For families with assets across multiple jurisdictions, the holding structure is the long-term architecture on which everything else sits. The right structure produces tax efficiency, governance clarity, succession capability, and the operational flexibility to respond to changes in family circumstances and in the jurisdictions involved. The wrong structure produces ongoing friction, periodic restructuring costs, and (occasionally) tax outcomes that nobody intended. The difference between the two is usually decided at the design stage.
What a holding structure does
At its core, a family holding structure does three things. It holds the family's assets — operating businesses, real estate, investment portfolios, intellectual property, and other valuable interests — in vehicles that are owned (directly or indirectly) by the family. It governs the relationship between the family members who participate, defining who decides what, who receives what, and how the arrangement changes over time. And it provides a framework within which assets move, generations transition, and the family's relationship with the legal and tax systems of relevant jurisdictions is managed.
The specific architecture varies enormously. Some families use a single holding entity in a chosen jurisdiction. Others use multi-layer structures with operating companies, holding companies, intermediate vehicles, and (sometimes) trust or foundation structures. Some are designed around concentrated control by a single family principal; others around distributed governance among multiple family members. There is no universal right answer — there is the right answer for a given family.
Jurisdictional selection
The choice of jurisdictions in which the structure sits is the foundational decision. The relevant factors include: the location of the underlying assets and operations; the tax-residency positions of the principal family members; the requirements of banks, regulators, and counterparties with whom the family does business; the political and regulatory durability of the candidate jurisdictions; and the family's long-term plans for where members will live and how succession will operate.
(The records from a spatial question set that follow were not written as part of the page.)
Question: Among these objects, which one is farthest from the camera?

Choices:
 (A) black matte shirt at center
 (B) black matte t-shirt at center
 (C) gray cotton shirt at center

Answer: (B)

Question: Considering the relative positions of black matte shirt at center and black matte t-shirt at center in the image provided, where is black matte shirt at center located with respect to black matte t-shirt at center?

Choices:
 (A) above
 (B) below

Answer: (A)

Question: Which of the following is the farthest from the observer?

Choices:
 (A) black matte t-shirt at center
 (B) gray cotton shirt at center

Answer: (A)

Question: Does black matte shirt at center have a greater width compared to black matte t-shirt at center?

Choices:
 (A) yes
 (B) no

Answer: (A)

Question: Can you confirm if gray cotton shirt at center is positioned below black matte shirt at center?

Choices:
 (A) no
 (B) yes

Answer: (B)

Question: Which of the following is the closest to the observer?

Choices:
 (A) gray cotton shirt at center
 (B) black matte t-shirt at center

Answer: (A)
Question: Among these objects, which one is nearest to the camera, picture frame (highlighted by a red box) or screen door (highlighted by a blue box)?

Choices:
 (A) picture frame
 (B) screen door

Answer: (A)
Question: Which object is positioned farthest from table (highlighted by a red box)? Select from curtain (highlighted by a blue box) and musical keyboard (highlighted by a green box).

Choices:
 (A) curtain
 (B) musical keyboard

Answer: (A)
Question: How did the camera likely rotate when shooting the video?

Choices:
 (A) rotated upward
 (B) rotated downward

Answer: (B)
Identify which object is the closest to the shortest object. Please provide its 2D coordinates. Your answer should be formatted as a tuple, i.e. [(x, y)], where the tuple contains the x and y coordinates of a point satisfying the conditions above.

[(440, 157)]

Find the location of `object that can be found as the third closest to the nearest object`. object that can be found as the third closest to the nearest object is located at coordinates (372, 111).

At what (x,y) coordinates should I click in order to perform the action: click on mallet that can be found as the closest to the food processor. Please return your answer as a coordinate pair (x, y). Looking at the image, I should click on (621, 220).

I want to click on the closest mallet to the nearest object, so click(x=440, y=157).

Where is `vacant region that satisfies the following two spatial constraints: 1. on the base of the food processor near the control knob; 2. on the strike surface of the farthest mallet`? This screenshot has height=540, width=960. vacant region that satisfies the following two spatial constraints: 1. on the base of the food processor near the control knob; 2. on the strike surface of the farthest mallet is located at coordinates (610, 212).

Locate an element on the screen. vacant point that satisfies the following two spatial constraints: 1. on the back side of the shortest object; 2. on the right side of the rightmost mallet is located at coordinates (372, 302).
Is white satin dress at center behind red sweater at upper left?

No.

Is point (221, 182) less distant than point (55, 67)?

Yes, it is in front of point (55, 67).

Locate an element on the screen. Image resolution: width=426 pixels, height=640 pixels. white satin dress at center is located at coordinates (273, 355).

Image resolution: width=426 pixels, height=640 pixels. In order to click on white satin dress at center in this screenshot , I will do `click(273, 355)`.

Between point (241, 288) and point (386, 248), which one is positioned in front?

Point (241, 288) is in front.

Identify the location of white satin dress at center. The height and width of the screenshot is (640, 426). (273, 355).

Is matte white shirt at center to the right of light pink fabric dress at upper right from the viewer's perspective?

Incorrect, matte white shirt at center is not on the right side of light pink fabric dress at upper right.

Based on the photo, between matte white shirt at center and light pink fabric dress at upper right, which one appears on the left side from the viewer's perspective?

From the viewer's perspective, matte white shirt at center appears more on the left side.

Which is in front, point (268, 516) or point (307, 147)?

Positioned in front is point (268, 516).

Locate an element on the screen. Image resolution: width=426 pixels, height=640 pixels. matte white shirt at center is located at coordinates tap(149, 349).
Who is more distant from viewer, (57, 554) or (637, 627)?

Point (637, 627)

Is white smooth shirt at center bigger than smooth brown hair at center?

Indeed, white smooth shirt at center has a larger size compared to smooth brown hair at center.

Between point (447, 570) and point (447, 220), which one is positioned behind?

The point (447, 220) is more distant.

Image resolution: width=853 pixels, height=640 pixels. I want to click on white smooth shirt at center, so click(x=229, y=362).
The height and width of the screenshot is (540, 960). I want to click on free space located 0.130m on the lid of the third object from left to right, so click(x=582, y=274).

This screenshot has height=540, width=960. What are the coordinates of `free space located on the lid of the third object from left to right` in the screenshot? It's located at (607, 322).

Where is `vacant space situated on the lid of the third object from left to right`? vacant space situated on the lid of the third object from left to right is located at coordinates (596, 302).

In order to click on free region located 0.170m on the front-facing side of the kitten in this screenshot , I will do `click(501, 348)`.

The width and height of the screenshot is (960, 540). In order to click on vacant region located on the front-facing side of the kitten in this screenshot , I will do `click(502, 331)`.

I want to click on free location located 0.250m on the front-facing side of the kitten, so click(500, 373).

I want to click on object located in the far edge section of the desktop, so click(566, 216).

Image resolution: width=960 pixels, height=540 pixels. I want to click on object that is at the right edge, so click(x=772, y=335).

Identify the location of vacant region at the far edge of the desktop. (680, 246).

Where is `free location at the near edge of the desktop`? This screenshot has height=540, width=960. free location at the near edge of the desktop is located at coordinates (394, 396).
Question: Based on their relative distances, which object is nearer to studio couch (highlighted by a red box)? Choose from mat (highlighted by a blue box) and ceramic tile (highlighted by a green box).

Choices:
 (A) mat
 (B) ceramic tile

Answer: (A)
For families with operations and members in Europe and the Gulf, common patterns include European holding jurisdictions (the Netherlands, Luxembourg, Switzerland, and others) combined with UAE entities for Gulf-side operations and holding functions. The UAE has become a more credible holding jurisdiction following the maturation of its corporate-tax regime, the development of DIFC and ADGM as financial centres, and the country's growing treaty network. Where Danish family members are involved, the Danish-side tax-residency and exit-tax considerations need to be integrated from the outset.
The substance requirement
Every layer in a modern cross-border structure now requires defensible substance. Empty holding companies that exist on paper but do not function are no longer reliable. Every entity needs operational reality — decision-making activity, qualified personnel, physical presence, and documented governance — proportionate to its role in the structure.
Building this substance is the long-term work of operating a cross-border structure. It involves real costs (office space, qualified directors, board meetings, formal decision-making procedures) and real time. Families that approach the structure as a one-time setup followed by passive operation tend to encounter problems. Families that approach it as ongoing operational architecture tend to do well.
Generational planning
A family holding structure that does not address generational transition is not a complete structure. The arrangements need to anticipate the eventual handover from current principals to next-generation family members — including the legal mechanisms (share transfers, trust distributions, beneficiary designations), the tax consequences (succession taxes where applicable, exit-tax-type events on cross-border transfers), and the governance implications (who decides what, after the current principals are no longer the decision-makers).
Where succession is contemplated to multiple family members, the structure also needs to provide for the long-term relationship between branches of the family. This is the area where family disputes typically emerge — and where careful initial design saves significant later cost. Governance provisions, dispute-resolution mechanisms, exit rights for individual family members, and the framework for family decision-making over time are part of the design work.
Treaty and reporting framework
Where the structure relies on treaty benefits for withholding-tax reduction or double-taxation relief, treaty eligibility — including beneficial-ownership requirements and principal-purpose tests — needs to be analysed at the design stage and maintained throughout operation. The reporting frameworks under various international transparency initiatives (CRS, FATCA, ultimate-beneficial-owner registers) need to be understood and complied with across all relevant jurisdictions.
These are not optional. Families operating cross-border structures need to be reporting in all the jurisdictions where reporting is required, and the structure needs to be designed so that those obligations are met without practical difficulty.
The ongoing work
A family holding structure is operated, not just set up. The ongoing work includes annual filings in each relevant jurisdiction, periodic governance activity (board meetings, family-council meetings, annual reviews), tax filings and treaty positioning, response to changes in the family's circumstances, and (importantly) periodic reviews of the structure itself to ensure it continues to fit the family's evolving position.
For most families, the right model is to engage external counsel on a retainer basis to provide this continuing support. The cost of professional ongoing support is significantly lower than the cost of running into problems because the structure has been left to operate without attention.
Closing observation
For families with cross-border assets and members, the holding structure is among the most consequential set of decisions the family makes. The structures that work well are the ones designed with care from the outset, operated with discipline over time, and reviewed periodically as the family and the jurisdictions evolve. The structures that produce problems are the ones assembled quickly, operated passively, and reviewed only when something goes wrong. The difference is principally a matter of intention.